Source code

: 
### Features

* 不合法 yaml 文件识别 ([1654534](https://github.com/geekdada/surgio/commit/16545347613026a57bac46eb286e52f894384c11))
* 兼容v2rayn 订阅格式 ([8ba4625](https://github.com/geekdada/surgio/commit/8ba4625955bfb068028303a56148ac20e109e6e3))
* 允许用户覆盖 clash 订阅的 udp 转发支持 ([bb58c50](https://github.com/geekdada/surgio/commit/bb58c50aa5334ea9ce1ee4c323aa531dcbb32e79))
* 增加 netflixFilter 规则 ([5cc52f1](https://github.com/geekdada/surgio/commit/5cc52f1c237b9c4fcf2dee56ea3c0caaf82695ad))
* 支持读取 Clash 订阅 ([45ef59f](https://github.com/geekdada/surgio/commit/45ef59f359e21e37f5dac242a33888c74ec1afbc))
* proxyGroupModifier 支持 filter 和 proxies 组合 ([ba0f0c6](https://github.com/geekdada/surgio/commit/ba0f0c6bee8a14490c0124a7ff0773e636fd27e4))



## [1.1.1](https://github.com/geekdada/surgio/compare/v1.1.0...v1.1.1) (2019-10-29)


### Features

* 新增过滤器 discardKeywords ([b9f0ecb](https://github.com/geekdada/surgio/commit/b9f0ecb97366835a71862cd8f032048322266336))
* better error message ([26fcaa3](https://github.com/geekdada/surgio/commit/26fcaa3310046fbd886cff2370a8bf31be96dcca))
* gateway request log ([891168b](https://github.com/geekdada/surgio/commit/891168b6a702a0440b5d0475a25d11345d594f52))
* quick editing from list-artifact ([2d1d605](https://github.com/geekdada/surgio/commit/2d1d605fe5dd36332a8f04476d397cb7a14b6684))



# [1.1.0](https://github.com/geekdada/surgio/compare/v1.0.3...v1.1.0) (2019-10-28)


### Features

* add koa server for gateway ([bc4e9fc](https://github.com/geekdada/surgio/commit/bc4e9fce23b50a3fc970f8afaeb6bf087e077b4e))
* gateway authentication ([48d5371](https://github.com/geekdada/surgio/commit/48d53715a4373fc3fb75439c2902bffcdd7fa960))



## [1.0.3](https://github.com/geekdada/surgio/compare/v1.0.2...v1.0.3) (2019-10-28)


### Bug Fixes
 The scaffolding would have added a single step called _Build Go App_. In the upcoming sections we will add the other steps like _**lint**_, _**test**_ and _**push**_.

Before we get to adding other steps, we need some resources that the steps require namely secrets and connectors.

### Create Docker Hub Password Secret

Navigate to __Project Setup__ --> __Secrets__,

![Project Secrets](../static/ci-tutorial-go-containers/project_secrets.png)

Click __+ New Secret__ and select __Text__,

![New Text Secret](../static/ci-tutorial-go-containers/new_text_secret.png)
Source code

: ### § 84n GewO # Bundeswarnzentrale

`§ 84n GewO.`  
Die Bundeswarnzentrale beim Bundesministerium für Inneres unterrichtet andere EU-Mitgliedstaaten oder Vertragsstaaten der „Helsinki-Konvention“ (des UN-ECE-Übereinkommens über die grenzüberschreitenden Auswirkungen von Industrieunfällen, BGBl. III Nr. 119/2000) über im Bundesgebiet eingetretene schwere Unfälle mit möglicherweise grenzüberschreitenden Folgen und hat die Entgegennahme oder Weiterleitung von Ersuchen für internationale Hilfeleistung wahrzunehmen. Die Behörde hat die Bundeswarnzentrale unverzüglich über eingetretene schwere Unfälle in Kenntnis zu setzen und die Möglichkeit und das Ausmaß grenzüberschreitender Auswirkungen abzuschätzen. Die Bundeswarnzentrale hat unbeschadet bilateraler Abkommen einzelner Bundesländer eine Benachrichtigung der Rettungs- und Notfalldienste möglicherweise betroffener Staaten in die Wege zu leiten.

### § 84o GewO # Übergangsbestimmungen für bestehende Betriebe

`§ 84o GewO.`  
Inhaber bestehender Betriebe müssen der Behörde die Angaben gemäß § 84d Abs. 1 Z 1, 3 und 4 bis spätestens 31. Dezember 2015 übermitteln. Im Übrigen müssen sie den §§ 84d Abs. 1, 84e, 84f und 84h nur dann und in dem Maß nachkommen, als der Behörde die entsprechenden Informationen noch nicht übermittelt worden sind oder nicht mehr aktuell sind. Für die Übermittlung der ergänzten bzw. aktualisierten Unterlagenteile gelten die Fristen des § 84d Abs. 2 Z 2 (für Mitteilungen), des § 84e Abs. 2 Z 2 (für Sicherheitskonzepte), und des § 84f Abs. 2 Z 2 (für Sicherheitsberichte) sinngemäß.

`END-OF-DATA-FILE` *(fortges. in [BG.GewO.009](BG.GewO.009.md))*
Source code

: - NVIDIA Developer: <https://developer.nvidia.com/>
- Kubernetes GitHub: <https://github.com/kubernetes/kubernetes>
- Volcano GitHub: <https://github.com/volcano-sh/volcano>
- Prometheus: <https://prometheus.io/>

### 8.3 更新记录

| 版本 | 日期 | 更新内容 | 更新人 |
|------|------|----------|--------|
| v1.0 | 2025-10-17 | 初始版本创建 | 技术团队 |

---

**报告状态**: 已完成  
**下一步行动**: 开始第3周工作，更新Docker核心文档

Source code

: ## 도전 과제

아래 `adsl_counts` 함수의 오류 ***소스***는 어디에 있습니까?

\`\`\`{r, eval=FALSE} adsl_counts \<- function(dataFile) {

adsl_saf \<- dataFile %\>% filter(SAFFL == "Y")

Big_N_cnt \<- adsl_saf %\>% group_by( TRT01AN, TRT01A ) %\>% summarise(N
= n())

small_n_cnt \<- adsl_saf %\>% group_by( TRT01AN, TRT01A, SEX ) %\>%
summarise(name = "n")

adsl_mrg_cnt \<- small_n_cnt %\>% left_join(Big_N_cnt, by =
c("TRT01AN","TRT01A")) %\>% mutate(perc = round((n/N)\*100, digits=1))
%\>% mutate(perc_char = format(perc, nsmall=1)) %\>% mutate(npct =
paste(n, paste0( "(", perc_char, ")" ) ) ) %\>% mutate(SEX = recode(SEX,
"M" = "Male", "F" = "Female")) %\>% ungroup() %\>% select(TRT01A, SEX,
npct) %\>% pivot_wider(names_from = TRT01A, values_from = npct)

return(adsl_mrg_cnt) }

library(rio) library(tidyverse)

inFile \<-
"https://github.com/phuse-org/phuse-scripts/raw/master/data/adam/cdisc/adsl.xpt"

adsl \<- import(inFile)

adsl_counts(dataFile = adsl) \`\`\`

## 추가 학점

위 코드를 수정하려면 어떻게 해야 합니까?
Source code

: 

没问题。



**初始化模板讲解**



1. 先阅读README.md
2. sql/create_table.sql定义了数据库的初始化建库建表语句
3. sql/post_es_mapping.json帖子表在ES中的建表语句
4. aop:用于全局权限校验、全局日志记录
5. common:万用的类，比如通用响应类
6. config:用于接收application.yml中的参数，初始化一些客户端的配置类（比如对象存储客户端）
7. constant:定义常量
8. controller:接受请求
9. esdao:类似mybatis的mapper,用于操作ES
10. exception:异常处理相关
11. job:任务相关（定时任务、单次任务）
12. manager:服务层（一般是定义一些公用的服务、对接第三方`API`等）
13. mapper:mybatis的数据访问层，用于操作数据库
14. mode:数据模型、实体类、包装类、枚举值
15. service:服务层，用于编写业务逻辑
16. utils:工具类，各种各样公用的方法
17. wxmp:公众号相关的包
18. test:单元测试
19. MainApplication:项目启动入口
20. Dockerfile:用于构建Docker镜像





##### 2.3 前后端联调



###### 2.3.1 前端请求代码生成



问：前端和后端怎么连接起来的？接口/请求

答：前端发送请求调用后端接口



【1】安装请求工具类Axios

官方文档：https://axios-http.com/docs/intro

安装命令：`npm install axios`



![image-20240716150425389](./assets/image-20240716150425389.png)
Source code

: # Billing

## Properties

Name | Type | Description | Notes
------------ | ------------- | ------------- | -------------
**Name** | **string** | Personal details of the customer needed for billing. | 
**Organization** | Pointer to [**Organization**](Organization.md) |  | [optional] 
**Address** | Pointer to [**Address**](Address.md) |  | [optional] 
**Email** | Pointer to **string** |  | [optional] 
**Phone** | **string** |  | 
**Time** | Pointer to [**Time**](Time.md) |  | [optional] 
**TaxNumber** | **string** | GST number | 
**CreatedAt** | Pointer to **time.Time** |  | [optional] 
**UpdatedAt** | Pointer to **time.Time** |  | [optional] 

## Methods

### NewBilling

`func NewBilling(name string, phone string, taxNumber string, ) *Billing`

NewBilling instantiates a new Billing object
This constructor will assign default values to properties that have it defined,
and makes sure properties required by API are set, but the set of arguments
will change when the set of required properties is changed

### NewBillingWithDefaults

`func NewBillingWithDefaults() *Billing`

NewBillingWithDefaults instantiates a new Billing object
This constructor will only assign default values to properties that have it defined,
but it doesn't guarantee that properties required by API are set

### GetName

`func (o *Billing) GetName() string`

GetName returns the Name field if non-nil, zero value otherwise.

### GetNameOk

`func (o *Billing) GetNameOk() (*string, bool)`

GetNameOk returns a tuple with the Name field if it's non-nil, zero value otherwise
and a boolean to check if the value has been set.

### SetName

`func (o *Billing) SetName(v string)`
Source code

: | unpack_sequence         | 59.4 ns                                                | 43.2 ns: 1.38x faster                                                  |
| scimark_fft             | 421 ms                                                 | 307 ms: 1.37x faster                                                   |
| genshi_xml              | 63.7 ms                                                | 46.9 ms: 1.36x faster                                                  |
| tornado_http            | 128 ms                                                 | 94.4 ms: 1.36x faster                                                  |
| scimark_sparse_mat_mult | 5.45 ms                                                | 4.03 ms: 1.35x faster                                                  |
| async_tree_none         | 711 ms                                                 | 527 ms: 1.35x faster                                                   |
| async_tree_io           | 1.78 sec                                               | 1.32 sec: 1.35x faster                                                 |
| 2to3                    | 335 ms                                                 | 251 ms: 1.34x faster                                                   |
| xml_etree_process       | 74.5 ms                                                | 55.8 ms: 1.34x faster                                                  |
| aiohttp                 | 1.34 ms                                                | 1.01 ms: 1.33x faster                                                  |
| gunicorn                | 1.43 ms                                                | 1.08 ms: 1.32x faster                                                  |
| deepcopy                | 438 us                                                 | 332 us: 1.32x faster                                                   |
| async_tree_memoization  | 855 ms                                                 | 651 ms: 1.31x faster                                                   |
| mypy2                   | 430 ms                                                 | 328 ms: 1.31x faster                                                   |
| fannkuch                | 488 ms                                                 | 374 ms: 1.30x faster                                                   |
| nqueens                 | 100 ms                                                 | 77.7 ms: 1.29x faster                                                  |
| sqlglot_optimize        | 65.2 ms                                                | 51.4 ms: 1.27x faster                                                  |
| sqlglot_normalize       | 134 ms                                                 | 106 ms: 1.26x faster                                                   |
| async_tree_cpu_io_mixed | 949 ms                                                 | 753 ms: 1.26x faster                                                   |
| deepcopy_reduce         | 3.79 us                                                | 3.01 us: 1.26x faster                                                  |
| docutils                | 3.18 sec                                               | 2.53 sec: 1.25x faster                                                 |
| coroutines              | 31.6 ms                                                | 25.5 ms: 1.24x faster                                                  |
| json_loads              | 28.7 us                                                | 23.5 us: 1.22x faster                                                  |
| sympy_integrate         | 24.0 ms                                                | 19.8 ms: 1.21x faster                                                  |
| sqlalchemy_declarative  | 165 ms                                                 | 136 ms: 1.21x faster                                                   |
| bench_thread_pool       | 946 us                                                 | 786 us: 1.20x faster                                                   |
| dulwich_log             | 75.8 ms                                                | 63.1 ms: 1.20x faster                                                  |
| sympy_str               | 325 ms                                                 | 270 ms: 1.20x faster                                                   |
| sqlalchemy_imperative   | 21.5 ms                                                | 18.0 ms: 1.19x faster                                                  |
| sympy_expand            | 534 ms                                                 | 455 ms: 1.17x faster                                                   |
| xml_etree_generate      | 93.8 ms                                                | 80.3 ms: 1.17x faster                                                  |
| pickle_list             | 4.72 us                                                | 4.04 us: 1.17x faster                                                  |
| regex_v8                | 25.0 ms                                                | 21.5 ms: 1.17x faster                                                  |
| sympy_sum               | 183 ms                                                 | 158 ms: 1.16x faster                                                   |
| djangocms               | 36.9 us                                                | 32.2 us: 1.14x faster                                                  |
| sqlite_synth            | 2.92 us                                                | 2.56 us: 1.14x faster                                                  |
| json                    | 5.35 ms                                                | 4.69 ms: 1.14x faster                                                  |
■ ■ ■ ■ ■
Activity ->
Each line above that includes "compare" should be shown.

Response ->
## [1.1.1](https://github.com/geekdada/surgio/compare/v1.1.0...v1.1.1) (2019-10-29)
# [1.1.0](https://github.com/geekdada/surgio/compare/v1.0.3...v1.1.0) (2019-10-28)
## [1.0.3](https://github.com/geekdada/surgio/compare/v1.0.2...v1.0.3) (2019-10-28)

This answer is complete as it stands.